TEXT PROVIDED:
::::::::::

Gutenberg and New Top-Down Tools: Learning How to Make Things Small
18 Sep, 2007 01:44 pm
Projection lithography (photo lithography) is the preferred top-down tool for device fabrication. Projection lithography has been highly successful during the last thirty years, but improving projection lithography at scales smaller than 100nm has become increasingly difficult. Stamps have been used for centuries to decorate cloth and to print documents and books. One can use patterns produced using projection lithography as a stamp. Using thermoplast or transparent molds, nanoimprint lithography can produce features at the 20-30nm range today or one can use templates with sub 10nm features.
NanoPrinting: Stamps have been used for centuries to decorate cloth and to print documents and books. An expensively produced lithography pattern can be used as a stamp. Stamps can be used many times increasing the production efficiency. At first it is not clear whether stamping will work at small scales. But impressive progress during the last decade made imprint techniques a viable tool in already a number of applications. S.Y. Chou and his collaborators spin-coated a thermoplastic polymer, brought a mold into contact and heated the polymer above its glass transition and then cooled it down before separating the mold. The pattern of the thermoplastic is then transferred with reactive ion etching. This technique is labeled as T-NIL ( thermoplast nanoimprint lithography) or is also called hot embossing. If a transparent mold (silica) is used, it is possible to use photo curable resists. UV exposure solidifies the resist after the mold is brought into contact with the surface. This technique is referred to as P-NIL that stands for photo nanoimprint lithography and is also called cold embossing. Droplets of resist material can also be placed on the surface in a controlled way, known as step and flash lithography (S-FIL) (2). Another method consists of taking the mold or stamp with a superionic conductor such as silver sulfide. Applying a voltage to the stamp in contact with a metal surface, removes the metal from the surface and the pattern is generated electrochemically. Molds can be made wafer sized or they can be stepped. Imprint technology brings together high throughput, high resolution and low cost. Molds can have a topography that can reduce complexity in the fabrication process. The requirement for the material is less stringent then for UV lithography and the illumination sources and optics are less cost intensive. Precise position control gives the possibility to generate patterns smaller than the pattern size of the mold by multiple stepping. But molds might have defects or might be contaminated and need careful inspection including regular cleaning steps. T-NIL has, however the disadvantage that the thermal cycling might not be appropriate for deposition of multiple layers.

::::::::::

MATERIAL SHOWN:
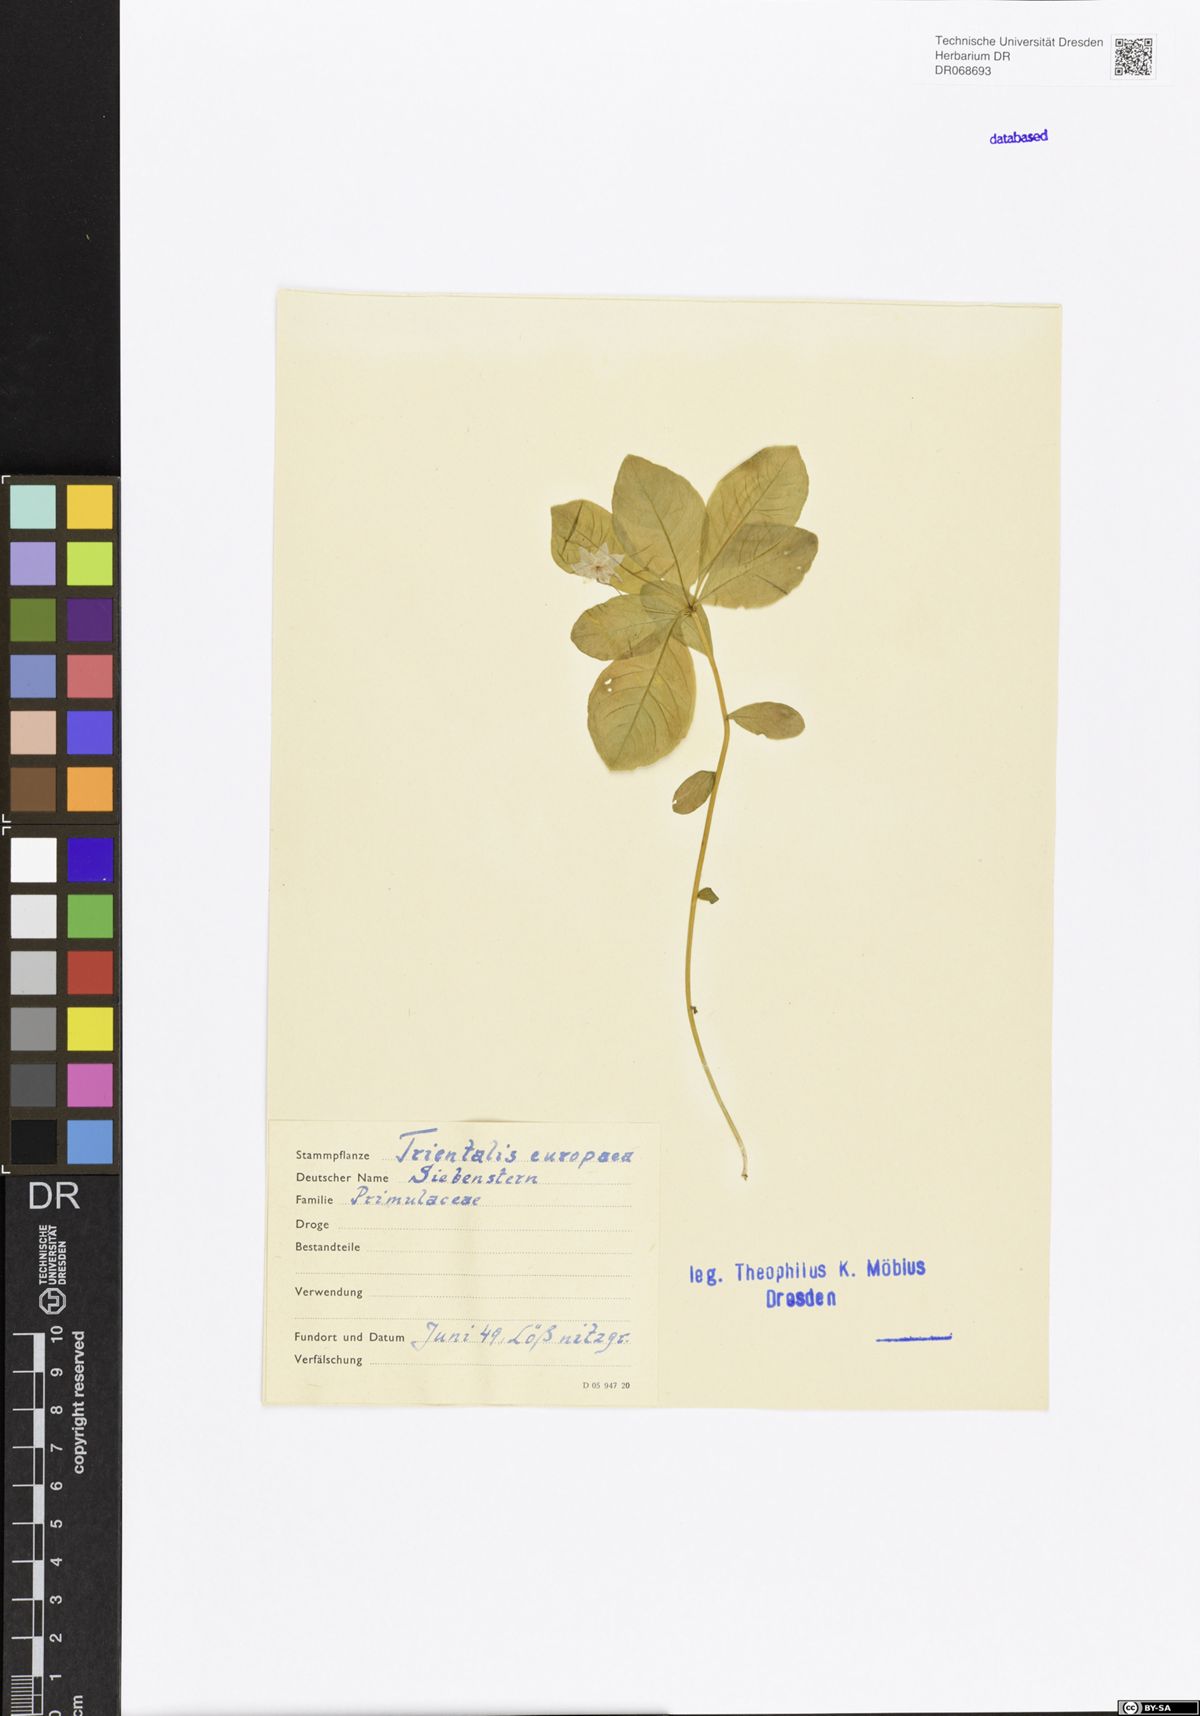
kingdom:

::::::::::

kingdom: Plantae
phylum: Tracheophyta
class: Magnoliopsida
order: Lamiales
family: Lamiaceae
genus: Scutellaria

::::::::::

Write out the entire text on nanoimprint lithography word for word, with no changes. The entries have no connection to the text on nanoimprint lithography.

Gutenberg and New Top-Down Tools: Learning How to Make Things Small
18 Sep, 2007 01:44 pm
Projection lithography (photo lithography) is the preferred top-down tool for device fabrication. Projection lithography has been highly successful during the last thirty years, but improving projection lithography at scales smaller than 100nm has become increasingly difficult. Stamps have been used for centuries to decorate cloth and to print documents and books. One can use patterns produced using projection lithography as a stamp. Using thermoplast or transparent molds, nanoimprint lithography can produce features at the 20-30nm range today or one can use templates with sub 10nm features.
NanoPrinting: Stamps have been used for centuries to decorate cloth and to print documents and books. An expensively produced lithography pattern can be used as a stamp. Stamps can be used many times increasing the production efficiency. At first it is not clear whether stamping will work at small scales. But impressive progress during the last decade made imprint techniques a viable tool in already a number of applications. S.Y. Chou and his collaborators spin-coated a thermoplastic polymer, brought a mold into contact and heated the polymer above its glass transition and then cooled it down before separating the mold. The pattern of the thermoplastic is then transferred with reactive ion etching. This technique is labeled as T-NIL ( thermoplast nanoimprint lithography) or is also called hot embossing. If a transparent mold (silica) is used, it is possible to use photo curable resists. UV exposure solidifies the resist after the mold is brought into contact with the surface. This technique is referred to as P-NIL that stands for photo nanoimprint lithography and is also called cold embossing. Droplets of resist material can also be placed on the surface in a controlled way, known as step and flash lithography (S-FIL) (2). Another method consists of taking the mold or stamp with a superionic conductor such as silver sulfide. Applying a voltage to the stamp in contact with a metal surface, removes the metal from the surface and the pattern is generated electrochemically. Molds can be made wafer sized or they can be stepped. Imprint technology brings together high throughput, high resolution and low cost. Molds can have a topography that can reduce complexity in the fabrication process. The requirement for the material is less stringent then for UV lithography and the illumination sources and optics are less cost intensive. Precise position control gives the possibility to generate patterns smaller than the pattern size of the mold by multiple stepping. But molds might have defects or might be contaminated and need careful inspection including regular cleaning steps. T-NIL has, however the disadvantage that the thermal cycling might not be appropriate for deposition of multiple layers.